INSTRUCTION.
Could you copy out, word for word, the lines of the records below, starting with the line containing "family: Burseraceae" and continuing through the line containing "catalogue / barcode: US 1950375"?

DATA FOR THE TASK.
☆ ☆ ☆

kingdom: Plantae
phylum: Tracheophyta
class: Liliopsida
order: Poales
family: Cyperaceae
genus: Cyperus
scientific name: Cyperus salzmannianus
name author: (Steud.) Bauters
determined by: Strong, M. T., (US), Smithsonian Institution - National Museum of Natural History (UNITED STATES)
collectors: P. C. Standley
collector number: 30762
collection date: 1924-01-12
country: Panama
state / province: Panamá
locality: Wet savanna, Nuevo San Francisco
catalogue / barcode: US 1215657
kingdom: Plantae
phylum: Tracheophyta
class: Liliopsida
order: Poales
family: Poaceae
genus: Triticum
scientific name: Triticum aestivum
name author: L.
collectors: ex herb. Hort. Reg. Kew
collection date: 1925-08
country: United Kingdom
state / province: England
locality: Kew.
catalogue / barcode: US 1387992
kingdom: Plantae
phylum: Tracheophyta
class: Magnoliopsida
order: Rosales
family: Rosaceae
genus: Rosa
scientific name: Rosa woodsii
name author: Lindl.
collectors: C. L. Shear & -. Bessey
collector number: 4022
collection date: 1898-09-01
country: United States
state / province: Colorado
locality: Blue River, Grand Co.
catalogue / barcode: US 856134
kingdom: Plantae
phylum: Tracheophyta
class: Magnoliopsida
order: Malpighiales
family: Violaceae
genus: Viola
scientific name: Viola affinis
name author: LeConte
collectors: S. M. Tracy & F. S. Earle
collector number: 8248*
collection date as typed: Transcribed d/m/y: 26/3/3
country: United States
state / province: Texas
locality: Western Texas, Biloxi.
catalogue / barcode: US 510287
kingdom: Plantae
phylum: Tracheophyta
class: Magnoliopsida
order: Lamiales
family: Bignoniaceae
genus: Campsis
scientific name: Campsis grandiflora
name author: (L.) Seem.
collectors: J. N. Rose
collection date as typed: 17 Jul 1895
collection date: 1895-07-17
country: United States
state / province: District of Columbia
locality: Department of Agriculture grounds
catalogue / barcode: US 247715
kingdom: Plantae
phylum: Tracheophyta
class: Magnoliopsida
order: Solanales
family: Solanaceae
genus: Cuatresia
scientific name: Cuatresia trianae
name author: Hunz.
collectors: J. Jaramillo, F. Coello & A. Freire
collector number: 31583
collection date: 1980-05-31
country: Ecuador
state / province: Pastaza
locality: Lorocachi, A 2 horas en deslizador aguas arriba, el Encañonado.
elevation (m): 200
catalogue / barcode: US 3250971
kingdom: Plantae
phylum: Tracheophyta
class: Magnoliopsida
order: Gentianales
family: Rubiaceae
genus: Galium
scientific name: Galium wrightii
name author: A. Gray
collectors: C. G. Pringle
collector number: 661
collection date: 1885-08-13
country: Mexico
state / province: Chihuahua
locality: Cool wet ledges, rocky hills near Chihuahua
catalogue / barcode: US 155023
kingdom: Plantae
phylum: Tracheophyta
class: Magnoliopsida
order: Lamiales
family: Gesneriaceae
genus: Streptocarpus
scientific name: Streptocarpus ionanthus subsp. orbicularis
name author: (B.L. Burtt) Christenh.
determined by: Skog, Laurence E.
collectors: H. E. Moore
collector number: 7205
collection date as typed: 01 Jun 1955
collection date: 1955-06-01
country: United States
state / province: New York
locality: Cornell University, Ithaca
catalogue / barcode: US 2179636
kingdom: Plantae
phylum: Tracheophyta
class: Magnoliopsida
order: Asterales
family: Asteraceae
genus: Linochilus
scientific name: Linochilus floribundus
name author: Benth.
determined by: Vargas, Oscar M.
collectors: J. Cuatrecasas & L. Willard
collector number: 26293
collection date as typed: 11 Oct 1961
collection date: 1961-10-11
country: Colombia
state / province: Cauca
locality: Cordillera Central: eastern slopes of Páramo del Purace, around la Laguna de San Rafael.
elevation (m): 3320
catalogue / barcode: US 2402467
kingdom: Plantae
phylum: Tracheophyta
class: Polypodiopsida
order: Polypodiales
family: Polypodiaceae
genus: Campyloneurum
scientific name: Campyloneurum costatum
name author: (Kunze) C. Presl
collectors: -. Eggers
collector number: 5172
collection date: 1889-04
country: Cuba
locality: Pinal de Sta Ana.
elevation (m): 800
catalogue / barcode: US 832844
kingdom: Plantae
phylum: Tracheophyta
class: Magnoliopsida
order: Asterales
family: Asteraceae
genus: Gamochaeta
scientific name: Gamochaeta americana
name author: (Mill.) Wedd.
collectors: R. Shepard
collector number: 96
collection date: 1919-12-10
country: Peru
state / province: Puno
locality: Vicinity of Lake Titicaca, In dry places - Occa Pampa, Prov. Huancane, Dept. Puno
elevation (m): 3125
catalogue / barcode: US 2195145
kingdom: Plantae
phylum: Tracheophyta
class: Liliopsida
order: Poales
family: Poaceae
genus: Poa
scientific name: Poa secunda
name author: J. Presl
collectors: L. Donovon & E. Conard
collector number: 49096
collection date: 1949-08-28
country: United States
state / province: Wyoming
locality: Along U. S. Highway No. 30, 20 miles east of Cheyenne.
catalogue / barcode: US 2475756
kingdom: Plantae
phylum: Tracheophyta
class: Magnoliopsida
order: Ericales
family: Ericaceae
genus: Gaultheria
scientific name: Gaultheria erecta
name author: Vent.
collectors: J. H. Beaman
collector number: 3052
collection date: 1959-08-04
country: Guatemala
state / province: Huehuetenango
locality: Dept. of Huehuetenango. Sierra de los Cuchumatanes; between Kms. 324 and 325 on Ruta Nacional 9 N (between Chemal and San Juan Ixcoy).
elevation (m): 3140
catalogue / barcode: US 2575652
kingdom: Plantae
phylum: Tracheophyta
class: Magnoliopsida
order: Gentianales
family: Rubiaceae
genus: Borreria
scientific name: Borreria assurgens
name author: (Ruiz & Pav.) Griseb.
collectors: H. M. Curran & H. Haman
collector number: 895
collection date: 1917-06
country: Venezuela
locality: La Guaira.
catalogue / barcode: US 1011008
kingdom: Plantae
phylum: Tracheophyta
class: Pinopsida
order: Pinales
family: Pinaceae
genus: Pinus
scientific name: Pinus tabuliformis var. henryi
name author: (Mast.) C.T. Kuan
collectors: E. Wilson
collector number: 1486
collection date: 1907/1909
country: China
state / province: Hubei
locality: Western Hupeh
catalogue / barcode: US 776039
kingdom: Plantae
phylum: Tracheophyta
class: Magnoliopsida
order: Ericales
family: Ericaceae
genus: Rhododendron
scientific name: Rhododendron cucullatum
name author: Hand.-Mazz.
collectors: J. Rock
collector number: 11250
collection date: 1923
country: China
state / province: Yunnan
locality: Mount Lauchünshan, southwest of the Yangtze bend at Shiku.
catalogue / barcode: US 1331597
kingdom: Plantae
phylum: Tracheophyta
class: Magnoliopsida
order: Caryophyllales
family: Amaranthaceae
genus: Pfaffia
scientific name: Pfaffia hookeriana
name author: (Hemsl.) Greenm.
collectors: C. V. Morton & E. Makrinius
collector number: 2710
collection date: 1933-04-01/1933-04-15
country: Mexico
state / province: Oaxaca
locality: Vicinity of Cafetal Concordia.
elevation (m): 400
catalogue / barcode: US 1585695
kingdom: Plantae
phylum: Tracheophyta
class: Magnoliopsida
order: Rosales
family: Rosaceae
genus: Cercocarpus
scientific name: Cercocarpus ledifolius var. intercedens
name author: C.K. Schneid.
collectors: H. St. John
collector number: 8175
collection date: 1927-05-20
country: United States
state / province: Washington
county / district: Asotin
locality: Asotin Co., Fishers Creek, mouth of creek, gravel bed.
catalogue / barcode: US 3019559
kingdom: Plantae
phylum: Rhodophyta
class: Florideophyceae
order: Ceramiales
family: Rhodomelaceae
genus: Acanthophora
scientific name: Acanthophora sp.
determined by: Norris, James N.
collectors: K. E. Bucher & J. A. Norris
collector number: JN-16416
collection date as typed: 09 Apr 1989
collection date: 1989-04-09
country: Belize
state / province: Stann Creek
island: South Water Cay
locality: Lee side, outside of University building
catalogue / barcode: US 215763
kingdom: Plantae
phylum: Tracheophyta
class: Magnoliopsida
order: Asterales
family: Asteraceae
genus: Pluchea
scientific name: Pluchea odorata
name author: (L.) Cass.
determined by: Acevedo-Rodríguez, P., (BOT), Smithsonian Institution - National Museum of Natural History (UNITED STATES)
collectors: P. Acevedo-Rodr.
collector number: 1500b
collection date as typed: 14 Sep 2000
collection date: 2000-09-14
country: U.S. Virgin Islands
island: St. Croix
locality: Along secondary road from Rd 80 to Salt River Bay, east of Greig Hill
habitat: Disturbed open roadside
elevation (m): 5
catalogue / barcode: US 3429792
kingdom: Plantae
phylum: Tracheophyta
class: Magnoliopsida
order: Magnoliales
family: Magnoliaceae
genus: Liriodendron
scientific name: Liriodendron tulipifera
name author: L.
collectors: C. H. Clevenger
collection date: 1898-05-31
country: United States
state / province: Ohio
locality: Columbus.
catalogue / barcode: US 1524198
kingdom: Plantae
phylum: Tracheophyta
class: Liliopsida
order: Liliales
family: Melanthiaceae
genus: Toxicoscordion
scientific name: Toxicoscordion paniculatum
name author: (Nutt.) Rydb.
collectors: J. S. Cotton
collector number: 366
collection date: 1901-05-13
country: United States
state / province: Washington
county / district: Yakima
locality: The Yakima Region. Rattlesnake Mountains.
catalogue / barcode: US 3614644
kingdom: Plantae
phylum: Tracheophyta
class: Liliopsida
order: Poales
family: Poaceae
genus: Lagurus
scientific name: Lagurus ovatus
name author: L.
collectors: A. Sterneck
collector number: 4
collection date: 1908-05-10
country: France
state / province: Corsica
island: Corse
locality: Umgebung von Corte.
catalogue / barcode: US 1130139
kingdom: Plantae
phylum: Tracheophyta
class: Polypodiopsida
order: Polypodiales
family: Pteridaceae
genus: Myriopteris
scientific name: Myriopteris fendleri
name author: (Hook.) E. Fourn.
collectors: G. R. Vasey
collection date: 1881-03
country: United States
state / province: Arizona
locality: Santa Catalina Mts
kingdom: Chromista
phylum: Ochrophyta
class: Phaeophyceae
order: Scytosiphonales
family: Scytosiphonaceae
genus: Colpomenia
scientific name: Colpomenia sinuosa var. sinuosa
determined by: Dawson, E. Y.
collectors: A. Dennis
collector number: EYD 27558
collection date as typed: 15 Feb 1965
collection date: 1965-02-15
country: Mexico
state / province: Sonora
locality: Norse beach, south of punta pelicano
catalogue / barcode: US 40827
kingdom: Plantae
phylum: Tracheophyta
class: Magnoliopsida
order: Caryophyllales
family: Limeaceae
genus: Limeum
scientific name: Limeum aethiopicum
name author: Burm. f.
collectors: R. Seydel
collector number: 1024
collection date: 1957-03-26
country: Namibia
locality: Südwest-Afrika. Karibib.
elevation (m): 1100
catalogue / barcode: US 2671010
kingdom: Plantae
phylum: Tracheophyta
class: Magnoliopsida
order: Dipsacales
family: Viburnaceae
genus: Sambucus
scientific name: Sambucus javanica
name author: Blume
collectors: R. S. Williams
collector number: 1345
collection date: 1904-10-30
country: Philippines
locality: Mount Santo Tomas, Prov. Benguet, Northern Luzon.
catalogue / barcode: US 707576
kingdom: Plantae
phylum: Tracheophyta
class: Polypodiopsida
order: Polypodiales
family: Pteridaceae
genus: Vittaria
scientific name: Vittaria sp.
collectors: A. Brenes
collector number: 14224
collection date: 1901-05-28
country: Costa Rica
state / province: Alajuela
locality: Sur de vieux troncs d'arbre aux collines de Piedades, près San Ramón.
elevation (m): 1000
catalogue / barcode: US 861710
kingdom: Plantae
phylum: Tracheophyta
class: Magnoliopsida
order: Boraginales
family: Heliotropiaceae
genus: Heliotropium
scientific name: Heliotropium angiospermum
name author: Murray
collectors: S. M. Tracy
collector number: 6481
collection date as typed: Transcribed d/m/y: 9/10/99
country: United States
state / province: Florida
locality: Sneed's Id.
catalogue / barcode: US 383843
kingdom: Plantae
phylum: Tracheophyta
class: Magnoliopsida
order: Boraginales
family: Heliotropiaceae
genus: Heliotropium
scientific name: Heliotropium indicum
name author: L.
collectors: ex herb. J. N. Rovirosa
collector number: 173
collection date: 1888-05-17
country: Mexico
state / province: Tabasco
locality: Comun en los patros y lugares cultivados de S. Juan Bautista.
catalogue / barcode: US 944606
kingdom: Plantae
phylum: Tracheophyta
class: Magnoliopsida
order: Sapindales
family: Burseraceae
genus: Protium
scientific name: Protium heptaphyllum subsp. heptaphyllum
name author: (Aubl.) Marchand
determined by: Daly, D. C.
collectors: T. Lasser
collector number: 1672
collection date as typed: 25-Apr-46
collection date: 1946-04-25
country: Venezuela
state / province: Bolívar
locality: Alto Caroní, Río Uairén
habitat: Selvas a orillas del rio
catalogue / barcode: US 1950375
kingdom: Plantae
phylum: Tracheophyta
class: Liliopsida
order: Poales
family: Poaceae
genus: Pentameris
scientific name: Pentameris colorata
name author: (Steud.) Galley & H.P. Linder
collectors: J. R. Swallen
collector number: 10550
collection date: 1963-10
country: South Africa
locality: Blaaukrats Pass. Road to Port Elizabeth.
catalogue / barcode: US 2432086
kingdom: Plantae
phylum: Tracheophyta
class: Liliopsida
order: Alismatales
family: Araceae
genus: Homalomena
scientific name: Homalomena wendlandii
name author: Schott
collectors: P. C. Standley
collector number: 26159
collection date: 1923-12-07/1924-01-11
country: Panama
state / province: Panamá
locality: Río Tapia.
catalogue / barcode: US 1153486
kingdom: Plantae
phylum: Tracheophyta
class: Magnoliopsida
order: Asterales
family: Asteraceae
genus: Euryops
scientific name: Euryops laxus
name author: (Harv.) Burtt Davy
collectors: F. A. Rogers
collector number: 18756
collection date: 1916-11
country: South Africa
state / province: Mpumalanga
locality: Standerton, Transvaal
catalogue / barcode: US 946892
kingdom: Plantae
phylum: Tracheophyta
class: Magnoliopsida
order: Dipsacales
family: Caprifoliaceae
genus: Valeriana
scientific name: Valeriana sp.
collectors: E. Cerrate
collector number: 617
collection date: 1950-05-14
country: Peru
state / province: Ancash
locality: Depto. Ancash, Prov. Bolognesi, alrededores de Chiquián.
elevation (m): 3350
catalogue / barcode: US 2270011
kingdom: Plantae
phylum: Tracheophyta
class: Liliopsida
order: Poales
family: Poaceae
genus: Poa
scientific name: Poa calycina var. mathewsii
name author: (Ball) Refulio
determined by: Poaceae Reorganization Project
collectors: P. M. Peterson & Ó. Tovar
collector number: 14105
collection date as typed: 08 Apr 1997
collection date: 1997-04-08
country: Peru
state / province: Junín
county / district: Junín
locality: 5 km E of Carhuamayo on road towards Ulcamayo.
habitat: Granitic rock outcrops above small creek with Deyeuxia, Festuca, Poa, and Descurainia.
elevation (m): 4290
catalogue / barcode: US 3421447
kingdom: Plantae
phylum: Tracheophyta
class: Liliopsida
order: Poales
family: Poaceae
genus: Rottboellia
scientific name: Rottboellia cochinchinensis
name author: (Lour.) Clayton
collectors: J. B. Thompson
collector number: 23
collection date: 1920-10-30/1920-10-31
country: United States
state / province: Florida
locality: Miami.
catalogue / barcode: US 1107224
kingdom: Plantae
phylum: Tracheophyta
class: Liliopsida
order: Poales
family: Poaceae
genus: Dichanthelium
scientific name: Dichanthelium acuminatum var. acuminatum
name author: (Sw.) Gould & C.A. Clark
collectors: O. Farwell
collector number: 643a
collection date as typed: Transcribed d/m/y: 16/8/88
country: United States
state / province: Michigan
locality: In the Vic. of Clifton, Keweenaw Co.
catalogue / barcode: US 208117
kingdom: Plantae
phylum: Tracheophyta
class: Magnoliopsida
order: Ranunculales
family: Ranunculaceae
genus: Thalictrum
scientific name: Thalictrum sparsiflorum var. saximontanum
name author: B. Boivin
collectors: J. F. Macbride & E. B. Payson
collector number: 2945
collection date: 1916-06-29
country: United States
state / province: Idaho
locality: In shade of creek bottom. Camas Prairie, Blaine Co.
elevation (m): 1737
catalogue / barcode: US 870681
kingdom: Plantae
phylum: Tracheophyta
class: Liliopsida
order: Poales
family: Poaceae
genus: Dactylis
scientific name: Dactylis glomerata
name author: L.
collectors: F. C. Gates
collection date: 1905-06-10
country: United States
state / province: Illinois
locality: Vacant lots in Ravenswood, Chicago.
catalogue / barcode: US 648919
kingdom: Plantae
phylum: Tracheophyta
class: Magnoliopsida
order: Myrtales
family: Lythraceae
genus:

☆ ☆ ☆

SOLVED PROBLEM.
family: Burseraceae
genus: Protium
scientific name: Protium heptaphyllum subsp. heptaphyllum
name author: (Aubl.) Marchand
determined by: Daly, D. C.
collectors: T. Lasser
collector number: 1672
collection date as typed: 25-Apr-46
collection date: 1946-04-25
country: Venezuela
state / province: Bolívar
locality: Alto Caroní, Río Uairén
habitat: Selvas a orillas del rio
catalogue / barcode: US 1950375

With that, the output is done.